The electrical properties and hydrogen passivation effect in mono crystalline silicon solar cell with various pre-deposition times in doping process

The doping process in diffusion furnace consisting of pre-deposition and drive-in steps is essential to create p–n junction in crystalline silicon solar cell fabrication, and its optimization is necessary to obtain the high conversion efficiency.

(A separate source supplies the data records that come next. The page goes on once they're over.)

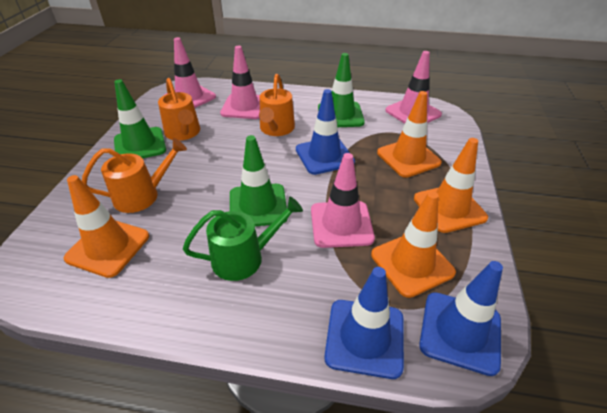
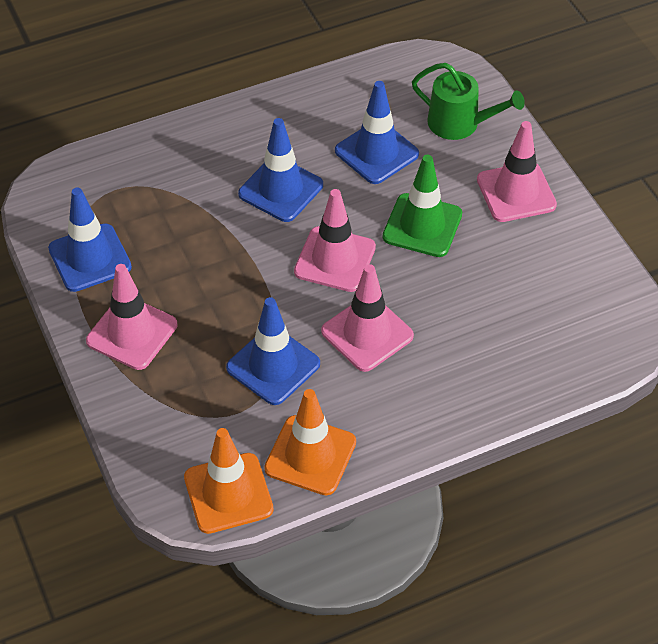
blue traffic cone: 3 -> 4
green traffic cone: 3 -> 1
orange traffic cone: 4 -> 2
orange watering can: 3 -> 0

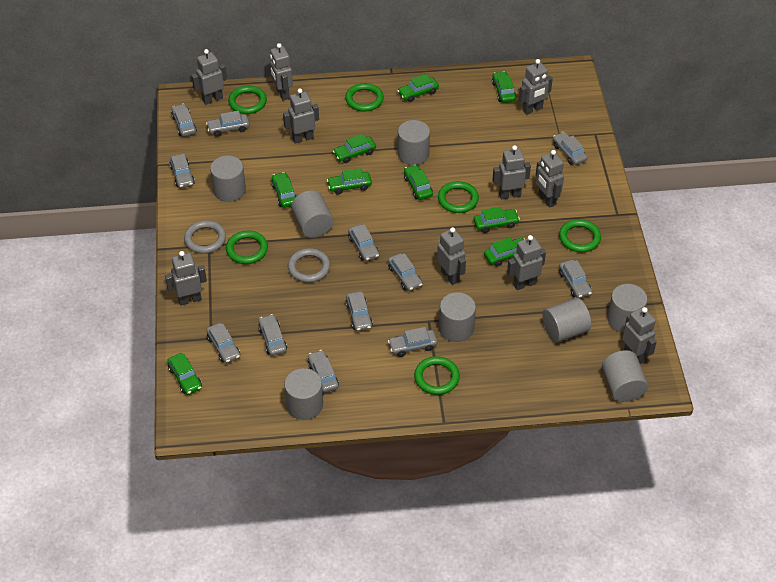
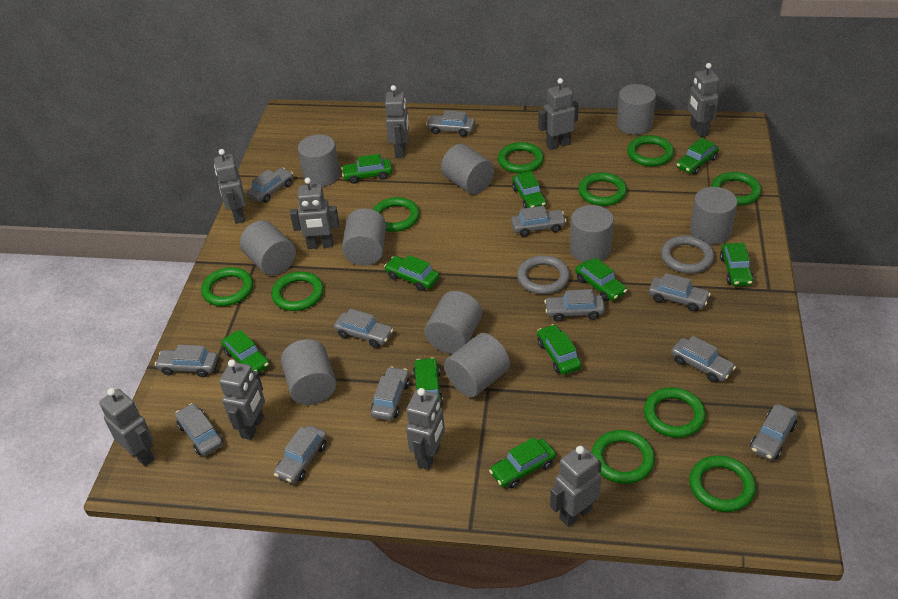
green car: 9 -> 10
green ring: 6 -> 10
grey cylinder: 8 -> 10
grey robot: 10 -> 9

In this work, pre-deposition time was varied to study the electrical properties of solar cells and its effect on the hydrogen passivation with various phosphorous doping profiles. As a result, solar cell conversion efficiency of 17.8% with 7 min pre-deposition was achieved. Dopant (phosphorous) concentration in the emitter measured by SIMS indicated that the surface with shorter pre-deposition time had lower dopant concentration. High concentration of phosphorous on the surface appears to be the source for the electron consumed by the stored hydrogen in making the neutral H2 gas during firing. The formation of neutral hydrogen gas is thermodynamically and stochastically more favorable than the reaction between Si with dangling bond and H. This means that the passivation by the stored H during firing is strongly controlled by the dopant on the surface. This result obtained herein lays the foundations to understand the relationship between the doping profile of diverse dopant species and its passivation effect.

► Pre-deposition time in doping affects the hydrogen passivation. ► We achieved the solar cell conversion efficiency of 17.8% with 7 min pre-deposition. ► High concentration of P on surface is the source for electron consumed by stored H. ► Passivation by stored hydrogen during firing is controlled by dopant on the surface.